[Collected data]
+++++

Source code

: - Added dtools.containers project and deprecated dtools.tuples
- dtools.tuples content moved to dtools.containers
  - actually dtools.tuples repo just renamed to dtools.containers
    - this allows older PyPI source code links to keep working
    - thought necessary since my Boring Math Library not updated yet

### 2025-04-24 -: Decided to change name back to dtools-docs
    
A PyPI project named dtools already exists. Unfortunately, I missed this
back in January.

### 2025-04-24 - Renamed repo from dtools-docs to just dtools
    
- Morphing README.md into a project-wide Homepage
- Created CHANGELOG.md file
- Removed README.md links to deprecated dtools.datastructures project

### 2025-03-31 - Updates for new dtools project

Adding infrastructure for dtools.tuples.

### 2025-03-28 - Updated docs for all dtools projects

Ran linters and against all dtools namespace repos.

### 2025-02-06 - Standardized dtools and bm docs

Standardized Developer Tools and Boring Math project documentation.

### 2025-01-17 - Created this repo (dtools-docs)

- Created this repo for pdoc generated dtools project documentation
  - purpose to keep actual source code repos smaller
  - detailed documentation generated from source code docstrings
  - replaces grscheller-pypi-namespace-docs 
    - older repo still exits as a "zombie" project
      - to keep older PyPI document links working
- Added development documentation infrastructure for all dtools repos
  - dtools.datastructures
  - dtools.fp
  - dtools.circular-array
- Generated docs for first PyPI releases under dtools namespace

+++++

• Instructions for the task
Transcribe the records above from the line holding "### 2025-03-28 - Updated" down to the line holding "### 2025-01-17 - Created", inclusive, without adding anything.

• Output below
### 2025-03-28 - Updated docs for all dtools projects

Ran linters and against all dtools namespace repos.

### 2025-02-06 - Standardized dtools and bm docs

Standardized Developer Tools and Boring Math project documentation.

### 2025-01-17 - Created this repo (dtools-docs)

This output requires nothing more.